Consigne: Dans l’extrait du texte sur Liszt, à qui est attribuée la formule « le chemin mène vers l’intérieur » ?

Extrait du texte:
== == ==

Le chemin mène vers l’intérieur
Ainsi, en se confrontant au texte musical de la Série, est-il fait justice expéditive des imbécilités naguère pérorées sur une quelconque dégradation des facultés intellectuelles du vieillard Liszt ; Dieu ( ! ) merci, des « pianistes visionnaires » avaient au second XXe repris le chemin et montré son caractère autonome, voire prophétique : « Brendel, Pollini, Zimmerman, Bonatta, Ranki… » On songe aussi au « lâchage » par Zola de son ami Cézanne qu’à partir d’un certain point de rupture il ne comprend plus, et travestit dans « L’œuvre ». Et auparavant, n’y avait-il pas eu Balzac pour s’interroger sur la folie (éventuelle) de son compositeur italien exilé et maudit, Gambara ? A travers l’onirisme de ces pages, et comme l’avait indiqué Novalis, « le chemin mène vers l’intérieur ». Et pour commencer chez Liszt âgé, retourne au « berceau » (lors d’un voyage au village natal), à cette « berceuse dont la monodie est tressée en chacun de nous, en nos propres racines (oubliées) de la musique… et pour le bébé, à l’instant du bercement, ce qui le relie à ce qui deviendra sa transcendance originelle : sa mère ».

== == ==

Extrait de données:
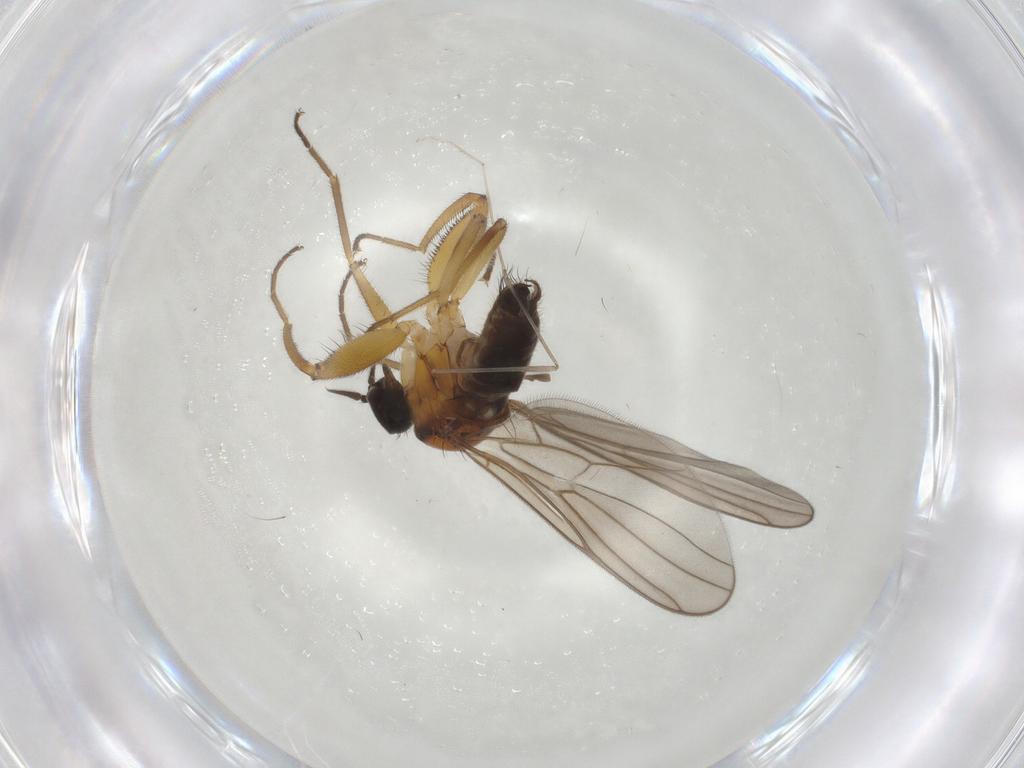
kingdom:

== == ==

Réponse: À Novalis.